Dataset records:
-*-*-

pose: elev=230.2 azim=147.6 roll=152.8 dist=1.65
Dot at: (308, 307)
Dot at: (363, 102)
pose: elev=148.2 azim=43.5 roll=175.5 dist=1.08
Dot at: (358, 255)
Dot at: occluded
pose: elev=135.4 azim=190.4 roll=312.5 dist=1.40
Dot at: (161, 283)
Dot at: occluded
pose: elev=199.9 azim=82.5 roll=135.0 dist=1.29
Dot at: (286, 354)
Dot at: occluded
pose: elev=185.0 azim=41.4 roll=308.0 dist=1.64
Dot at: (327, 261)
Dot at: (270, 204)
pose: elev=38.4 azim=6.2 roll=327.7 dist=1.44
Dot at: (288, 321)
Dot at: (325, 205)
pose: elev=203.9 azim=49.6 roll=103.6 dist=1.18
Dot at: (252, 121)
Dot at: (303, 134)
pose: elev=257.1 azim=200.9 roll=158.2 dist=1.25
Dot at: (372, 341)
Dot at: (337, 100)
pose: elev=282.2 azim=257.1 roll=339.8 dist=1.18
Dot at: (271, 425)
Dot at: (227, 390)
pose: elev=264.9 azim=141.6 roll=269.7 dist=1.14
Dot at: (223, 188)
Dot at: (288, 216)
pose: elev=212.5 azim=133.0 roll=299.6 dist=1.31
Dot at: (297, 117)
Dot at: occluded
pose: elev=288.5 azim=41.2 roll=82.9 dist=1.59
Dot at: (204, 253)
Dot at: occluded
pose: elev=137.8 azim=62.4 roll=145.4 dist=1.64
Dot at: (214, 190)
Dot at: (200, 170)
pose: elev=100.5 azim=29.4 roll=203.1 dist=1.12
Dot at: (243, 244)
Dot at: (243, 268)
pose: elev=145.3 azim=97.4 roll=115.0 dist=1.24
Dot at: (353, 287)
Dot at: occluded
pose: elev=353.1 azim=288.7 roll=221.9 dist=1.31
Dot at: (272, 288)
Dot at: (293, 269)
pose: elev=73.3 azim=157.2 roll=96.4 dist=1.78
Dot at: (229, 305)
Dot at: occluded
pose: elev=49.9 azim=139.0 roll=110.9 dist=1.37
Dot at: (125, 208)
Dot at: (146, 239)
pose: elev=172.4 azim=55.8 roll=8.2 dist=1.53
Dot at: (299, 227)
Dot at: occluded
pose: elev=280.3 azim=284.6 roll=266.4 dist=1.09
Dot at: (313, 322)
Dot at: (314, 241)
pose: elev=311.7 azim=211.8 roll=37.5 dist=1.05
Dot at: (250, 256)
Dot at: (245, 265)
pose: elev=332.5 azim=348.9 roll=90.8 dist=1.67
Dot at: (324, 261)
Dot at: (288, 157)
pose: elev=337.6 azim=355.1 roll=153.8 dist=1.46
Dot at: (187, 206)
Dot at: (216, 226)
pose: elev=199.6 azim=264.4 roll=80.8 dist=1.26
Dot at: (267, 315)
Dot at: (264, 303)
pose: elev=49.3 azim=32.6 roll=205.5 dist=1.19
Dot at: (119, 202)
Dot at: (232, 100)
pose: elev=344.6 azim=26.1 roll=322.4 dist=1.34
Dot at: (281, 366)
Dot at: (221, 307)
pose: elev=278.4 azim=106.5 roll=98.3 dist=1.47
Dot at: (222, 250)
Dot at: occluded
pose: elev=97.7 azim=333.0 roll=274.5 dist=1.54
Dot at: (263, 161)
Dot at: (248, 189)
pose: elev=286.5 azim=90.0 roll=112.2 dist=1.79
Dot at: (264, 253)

-*-*-

▸ Goal of the exercise
Quote the data verbatim, starting with the line that contains "pose: elev=199.9 azim=82.5" and continuing through the line that contains "Dot at: (288, 216)", both lines included.

▸ Solution to this exercise
pose: elev=199.9 azim=82.5 roll=135.0 dist=1.29
Dot at: (286, 354)
Dot at: occluded
pose: elev=185.0 azim=41.4 roll=308.0 dist=1.64
Dot at: (327, 261)
Dot at: (270, 204)
pose: elev=38.4 azim=6.2 roll=327.7 dist=1.44
Dot at: (288, 321)
Dot at: (325, 205)
pose: elev=203.9 azim=49.6 roll=103.6 dist=1.18
Dot at: (252, 121)
Dot at: (303, 134)
pose: elev=257.1 azim=200.9 roll=158.2 dist=1.25
Dot at: (372, 341)
Dot at: (337, 100)
pose: elev=282.2 azim=257.1 roll=339.8 dist=1.18
Dot at: (271, 425)
Dot at: (227, 390)
pose: elev=264.9 azim=141.6 roll=269.7 dist=1.14
Dot at: (223, 188)
Dot at: (288, 216)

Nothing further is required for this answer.